Dataset entries
════════════════════
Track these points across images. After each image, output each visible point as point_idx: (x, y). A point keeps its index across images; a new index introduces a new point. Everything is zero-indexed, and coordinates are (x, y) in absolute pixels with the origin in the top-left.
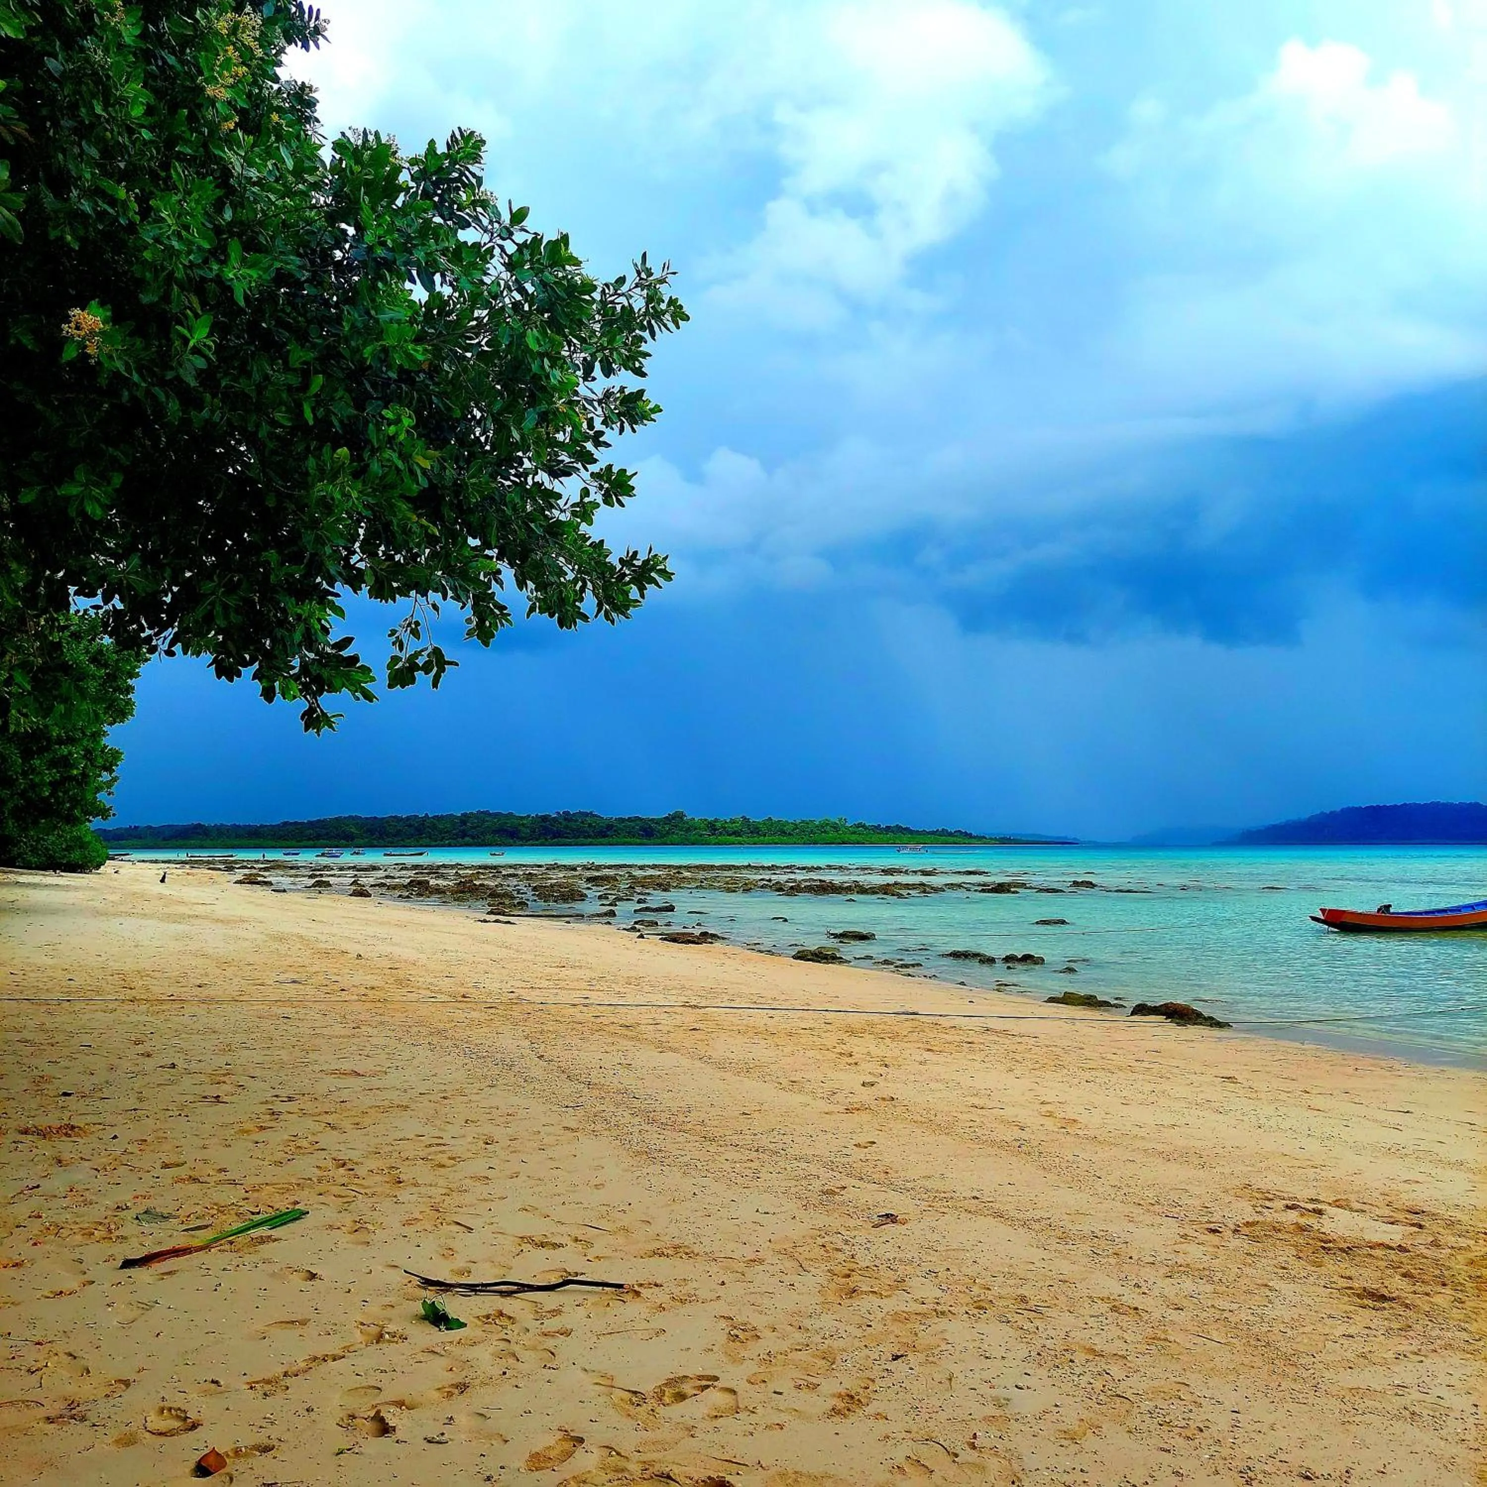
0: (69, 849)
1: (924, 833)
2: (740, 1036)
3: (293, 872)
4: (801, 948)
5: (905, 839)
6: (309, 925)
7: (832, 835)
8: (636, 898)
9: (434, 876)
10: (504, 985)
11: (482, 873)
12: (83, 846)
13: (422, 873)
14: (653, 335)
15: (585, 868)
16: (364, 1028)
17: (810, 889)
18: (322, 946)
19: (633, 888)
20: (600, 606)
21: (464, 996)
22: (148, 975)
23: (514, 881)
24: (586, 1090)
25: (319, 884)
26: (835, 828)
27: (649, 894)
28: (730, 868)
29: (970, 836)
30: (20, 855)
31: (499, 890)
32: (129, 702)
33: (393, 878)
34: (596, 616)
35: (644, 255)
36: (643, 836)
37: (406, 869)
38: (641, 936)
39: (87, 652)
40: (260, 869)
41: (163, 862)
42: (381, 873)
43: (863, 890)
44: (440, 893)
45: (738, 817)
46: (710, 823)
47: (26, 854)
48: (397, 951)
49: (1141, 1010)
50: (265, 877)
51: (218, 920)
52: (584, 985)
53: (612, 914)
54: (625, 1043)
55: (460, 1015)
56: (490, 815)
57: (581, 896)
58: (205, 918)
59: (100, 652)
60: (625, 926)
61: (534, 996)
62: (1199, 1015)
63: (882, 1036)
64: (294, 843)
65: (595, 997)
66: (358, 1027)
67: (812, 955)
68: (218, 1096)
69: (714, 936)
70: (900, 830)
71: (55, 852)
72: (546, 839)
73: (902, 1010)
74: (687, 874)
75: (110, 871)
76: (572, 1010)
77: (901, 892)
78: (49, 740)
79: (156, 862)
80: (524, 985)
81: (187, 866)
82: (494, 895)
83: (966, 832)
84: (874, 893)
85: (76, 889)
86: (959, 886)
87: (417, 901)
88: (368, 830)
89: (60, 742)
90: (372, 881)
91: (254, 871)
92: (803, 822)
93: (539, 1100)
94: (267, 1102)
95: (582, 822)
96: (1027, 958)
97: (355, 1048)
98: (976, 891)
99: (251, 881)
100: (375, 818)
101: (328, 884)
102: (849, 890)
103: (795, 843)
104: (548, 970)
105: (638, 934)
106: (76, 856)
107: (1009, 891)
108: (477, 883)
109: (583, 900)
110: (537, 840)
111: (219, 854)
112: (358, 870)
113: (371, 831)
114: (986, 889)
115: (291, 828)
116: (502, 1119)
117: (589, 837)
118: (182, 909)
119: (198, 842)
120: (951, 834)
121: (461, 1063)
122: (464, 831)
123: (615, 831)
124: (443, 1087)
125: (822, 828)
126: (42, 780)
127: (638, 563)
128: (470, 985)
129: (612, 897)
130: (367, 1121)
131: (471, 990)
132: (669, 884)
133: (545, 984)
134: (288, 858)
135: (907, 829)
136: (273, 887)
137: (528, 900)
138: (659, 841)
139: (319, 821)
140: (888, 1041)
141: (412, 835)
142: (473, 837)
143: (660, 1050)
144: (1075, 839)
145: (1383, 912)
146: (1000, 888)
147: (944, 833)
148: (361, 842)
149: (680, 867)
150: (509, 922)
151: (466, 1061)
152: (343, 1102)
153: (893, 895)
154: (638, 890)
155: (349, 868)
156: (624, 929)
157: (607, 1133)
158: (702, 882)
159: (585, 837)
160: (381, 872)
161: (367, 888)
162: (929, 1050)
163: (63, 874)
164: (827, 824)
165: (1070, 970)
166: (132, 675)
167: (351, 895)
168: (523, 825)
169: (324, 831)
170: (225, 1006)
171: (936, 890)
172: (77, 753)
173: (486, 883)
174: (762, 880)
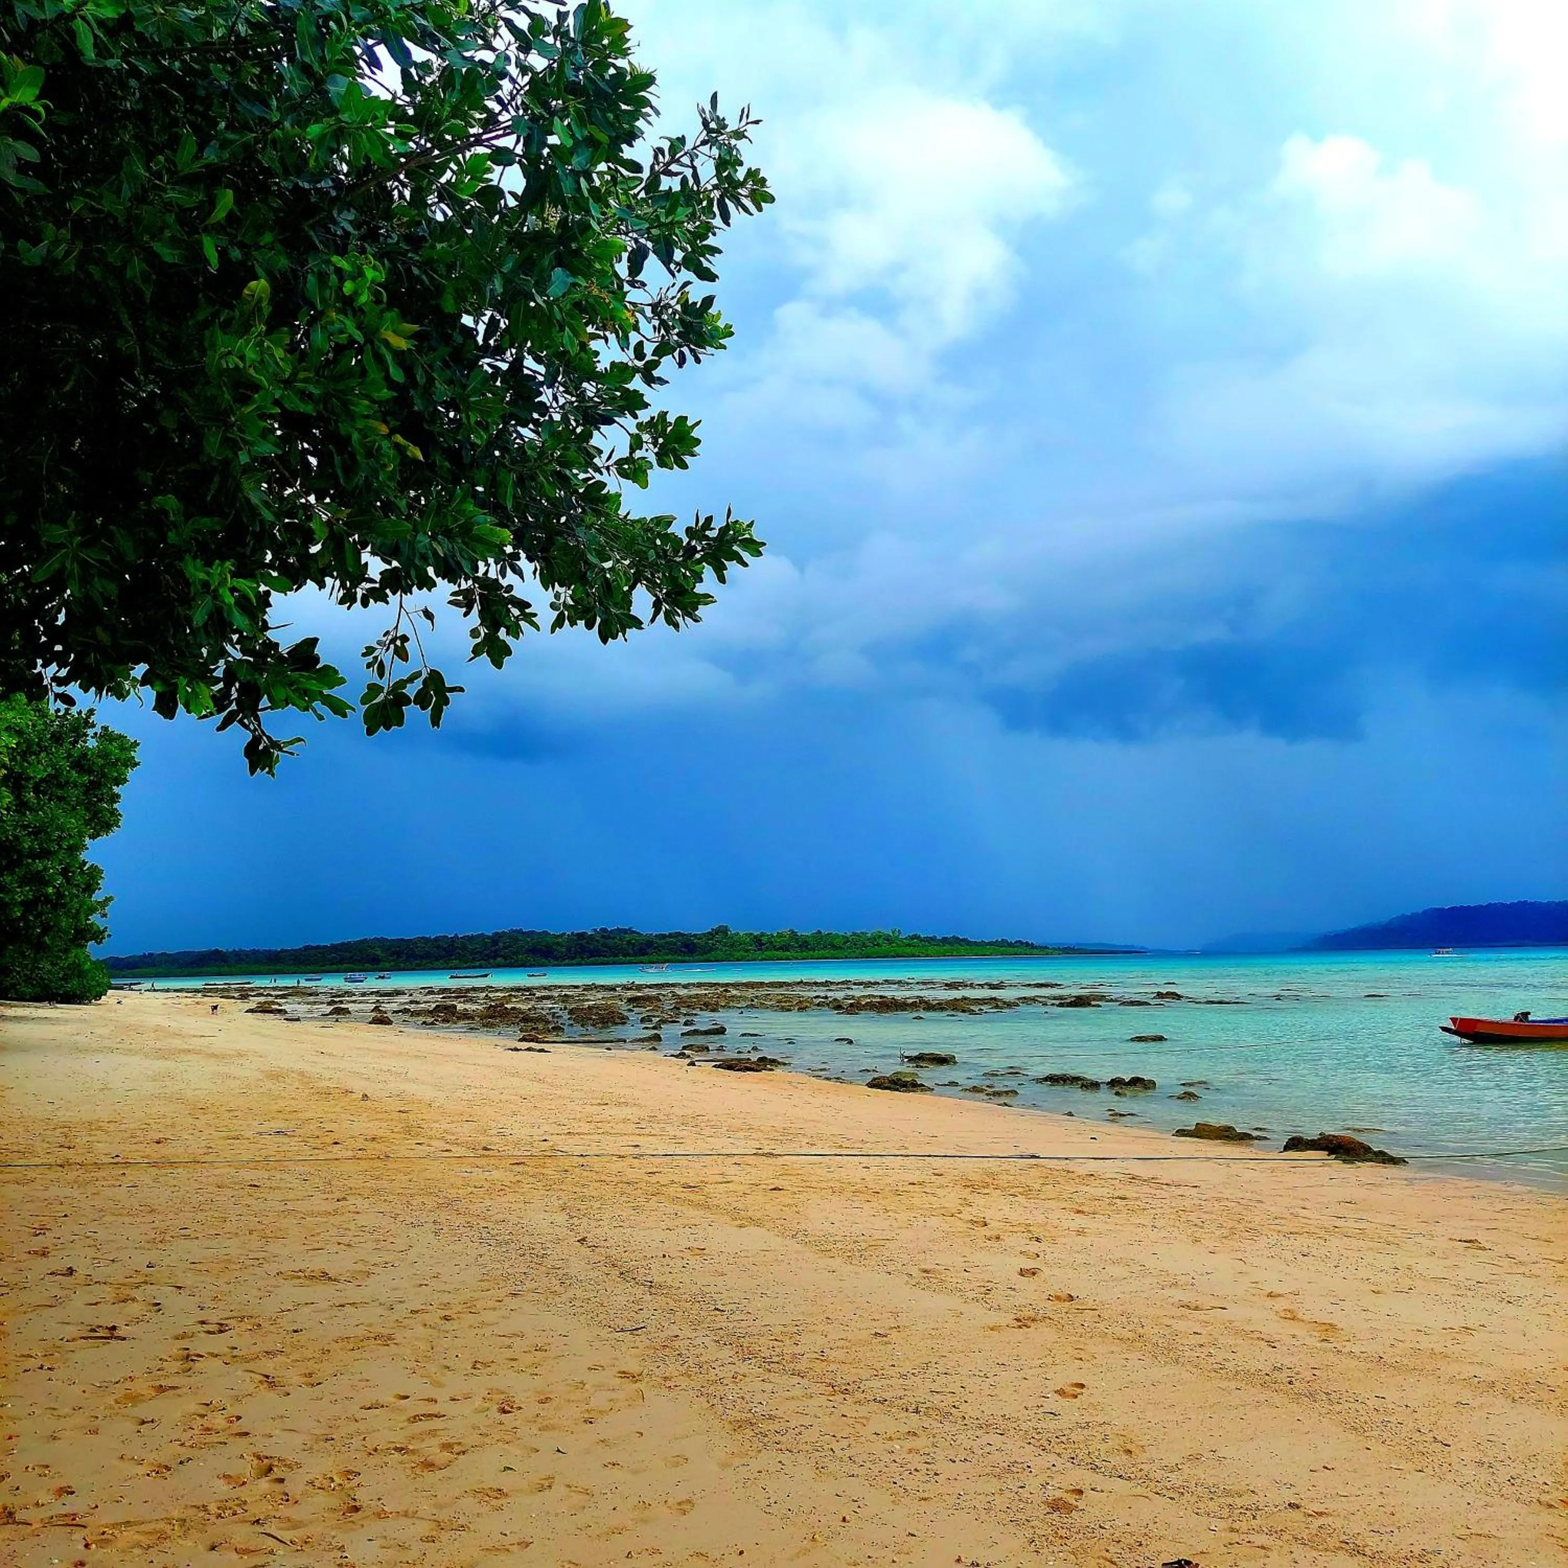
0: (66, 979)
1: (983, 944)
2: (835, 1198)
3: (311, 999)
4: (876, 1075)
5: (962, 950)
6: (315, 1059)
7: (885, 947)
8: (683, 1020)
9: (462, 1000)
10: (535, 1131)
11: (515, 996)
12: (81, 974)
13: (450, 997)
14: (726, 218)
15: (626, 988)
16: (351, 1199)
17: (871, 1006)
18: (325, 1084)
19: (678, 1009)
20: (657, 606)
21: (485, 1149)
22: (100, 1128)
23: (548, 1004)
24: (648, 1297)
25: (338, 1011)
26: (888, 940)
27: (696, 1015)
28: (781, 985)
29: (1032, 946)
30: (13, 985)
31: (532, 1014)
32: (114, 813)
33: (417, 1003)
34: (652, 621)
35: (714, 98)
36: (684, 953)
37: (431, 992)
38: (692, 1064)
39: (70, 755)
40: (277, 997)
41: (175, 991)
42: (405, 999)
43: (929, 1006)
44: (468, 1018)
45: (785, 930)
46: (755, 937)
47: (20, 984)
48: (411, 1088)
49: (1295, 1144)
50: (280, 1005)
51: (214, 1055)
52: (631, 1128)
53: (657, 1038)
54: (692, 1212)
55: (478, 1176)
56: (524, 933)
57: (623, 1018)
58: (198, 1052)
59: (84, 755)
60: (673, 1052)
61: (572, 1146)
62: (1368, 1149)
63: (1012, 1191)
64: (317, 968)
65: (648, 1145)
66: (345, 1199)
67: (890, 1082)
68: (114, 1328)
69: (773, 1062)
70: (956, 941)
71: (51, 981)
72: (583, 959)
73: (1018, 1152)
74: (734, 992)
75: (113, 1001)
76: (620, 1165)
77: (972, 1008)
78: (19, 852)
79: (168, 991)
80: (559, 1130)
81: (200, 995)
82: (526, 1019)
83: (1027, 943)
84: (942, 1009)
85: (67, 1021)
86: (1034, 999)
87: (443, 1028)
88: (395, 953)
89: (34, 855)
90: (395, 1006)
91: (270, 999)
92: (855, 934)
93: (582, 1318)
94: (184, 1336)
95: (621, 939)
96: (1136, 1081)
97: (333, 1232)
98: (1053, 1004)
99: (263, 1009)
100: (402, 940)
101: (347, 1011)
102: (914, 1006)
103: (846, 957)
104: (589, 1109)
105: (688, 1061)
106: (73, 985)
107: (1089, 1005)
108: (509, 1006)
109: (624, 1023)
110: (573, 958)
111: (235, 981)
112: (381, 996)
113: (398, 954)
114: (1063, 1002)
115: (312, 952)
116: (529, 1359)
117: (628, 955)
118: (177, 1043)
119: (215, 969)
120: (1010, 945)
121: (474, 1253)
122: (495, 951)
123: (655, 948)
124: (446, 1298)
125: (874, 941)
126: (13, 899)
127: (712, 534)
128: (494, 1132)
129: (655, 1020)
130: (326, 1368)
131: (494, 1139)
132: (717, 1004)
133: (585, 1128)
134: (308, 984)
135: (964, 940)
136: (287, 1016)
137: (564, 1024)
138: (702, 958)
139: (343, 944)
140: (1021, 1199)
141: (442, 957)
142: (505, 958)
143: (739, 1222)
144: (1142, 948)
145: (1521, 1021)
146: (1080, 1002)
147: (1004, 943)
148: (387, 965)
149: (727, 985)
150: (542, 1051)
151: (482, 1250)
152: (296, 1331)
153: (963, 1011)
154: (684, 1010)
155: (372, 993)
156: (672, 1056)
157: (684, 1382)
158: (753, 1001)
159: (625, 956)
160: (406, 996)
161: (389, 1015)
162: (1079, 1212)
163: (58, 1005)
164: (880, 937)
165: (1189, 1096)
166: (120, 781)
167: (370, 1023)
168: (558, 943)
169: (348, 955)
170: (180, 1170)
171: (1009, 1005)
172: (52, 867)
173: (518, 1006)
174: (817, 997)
════════════════════
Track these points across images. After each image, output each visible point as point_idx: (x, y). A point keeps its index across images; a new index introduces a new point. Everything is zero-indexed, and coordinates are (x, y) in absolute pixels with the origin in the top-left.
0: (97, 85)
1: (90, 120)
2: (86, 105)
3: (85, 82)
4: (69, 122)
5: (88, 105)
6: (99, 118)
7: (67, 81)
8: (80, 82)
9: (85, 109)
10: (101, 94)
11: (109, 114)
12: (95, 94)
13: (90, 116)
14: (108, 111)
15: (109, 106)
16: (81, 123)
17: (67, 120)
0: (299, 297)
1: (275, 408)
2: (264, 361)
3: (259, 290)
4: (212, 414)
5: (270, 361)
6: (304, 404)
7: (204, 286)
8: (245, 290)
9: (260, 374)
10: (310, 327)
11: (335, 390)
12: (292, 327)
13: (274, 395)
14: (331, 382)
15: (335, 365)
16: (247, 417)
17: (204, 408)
════════════════════
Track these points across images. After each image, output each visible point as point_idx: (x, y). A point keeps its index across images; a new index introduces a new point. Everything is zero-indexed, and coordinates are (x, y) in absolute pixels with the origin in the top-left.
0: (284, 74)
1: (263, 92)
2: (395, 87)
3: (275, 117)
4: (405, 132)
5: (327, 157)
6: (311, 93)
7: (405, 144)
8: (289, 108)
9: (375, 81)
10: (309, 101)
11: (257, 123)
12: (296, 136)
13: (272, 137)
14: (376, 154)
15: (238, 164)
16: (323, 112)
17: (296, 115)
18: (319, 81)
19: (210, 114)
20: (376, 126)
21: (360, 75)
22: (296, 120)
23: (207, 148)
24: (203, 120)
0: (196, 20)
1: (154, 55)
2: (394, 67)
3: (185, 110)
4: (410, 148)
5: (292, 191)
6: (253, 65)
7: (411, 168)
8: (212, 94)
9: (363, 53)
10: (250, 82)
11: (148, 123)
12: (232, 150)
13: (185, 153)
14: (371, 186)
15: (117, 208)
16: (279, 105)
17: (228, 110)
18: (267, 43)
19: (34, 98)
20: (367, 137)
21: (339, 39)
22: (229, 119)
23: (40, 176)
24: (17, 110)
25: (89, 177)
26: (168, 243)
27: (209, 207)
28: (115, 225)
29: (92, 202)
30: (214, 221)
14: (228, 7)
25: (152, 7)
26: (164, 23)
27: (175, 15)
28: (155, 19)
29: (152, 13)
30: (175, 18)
════════════════════
About this task — Your answer should be the exact lines above from the one with "81: (187, 866)" through the one with "173: (486, 883)", both included, and nothing besides.

Your response —
81: (187, 866)
82: (494, 895)
83: (966, 832)
84: (874, 893)
85: (76, 889)
86: (959, 886)
87: (417, 901)
88: (368, 830)
89: (60, 742)
90: (372, 881)
91: (254, 871)
92: (803, 822)
93: (539, 1100)
94: (267, 1102)
95: (582, 822)
96: (1027, 958)
97: (355, 1048)
98: (976, 891)
99: (251, 881)
100: (375, 818)
101: (328, 884)
102: (849, 890)
103: (795, 843)
104: (548, 970)
105: (638, 934)
106: (76, 856)
107: (1009, 891)
108: (477, 883)
109: (583, 900)
110: (537, 840)
111: (219, 854)
112: (358, 870)
113: (371, 831)
114: (986, 889)
115: (291, 828)
116: (502, 1119)
117: (589, 837)
118: (182, 909)
119: (198, 842)
120: (951, 834)
121: (461, 1063)
122: (464, 831)
123: (615, 831)
124: (443, 1087)
125: (822, 828)
126: (42, 780)
127: (638, 563)
128: (470, 985)
129: (612, 897)
130: (367, 1121)
131: (471, 990)
132: (669, 884)
133: (545, 984)
134: (288, 858)
135: (907, 829)
136: (273, 887)
137: (528, 900)
138: (659, 841)
139: (319, 821)
140: (888, 1041)
141: (412, 835)
142: (473, 837)
143: (660, 1050)
144: (1075, 839)
145: (1383, 912)
146: (1000, 888)
147: (944, 833)
148: (361, 842)
149: (680, 867)
150: (509, 922)
151: (466, 1061)
152: (343, 1102)
153: (893, 895)
154: (638, 890)
155: (349, 868)
156: (624, 929)
157: (607, 1133)
158: (702, 882)
159: (585, 837)
160: (381, 872)
161: (367, 888)
162: (929, 1050)
163: (63, 874)
164: (827, 824)
165: (1070, 970)
166: (132, 675)
167: (351, 895)
168: (523, 825)
169: (324, 831)
170: (225, 1006)
171: (936, 890)
172: (77, 753)
173: (486, 883)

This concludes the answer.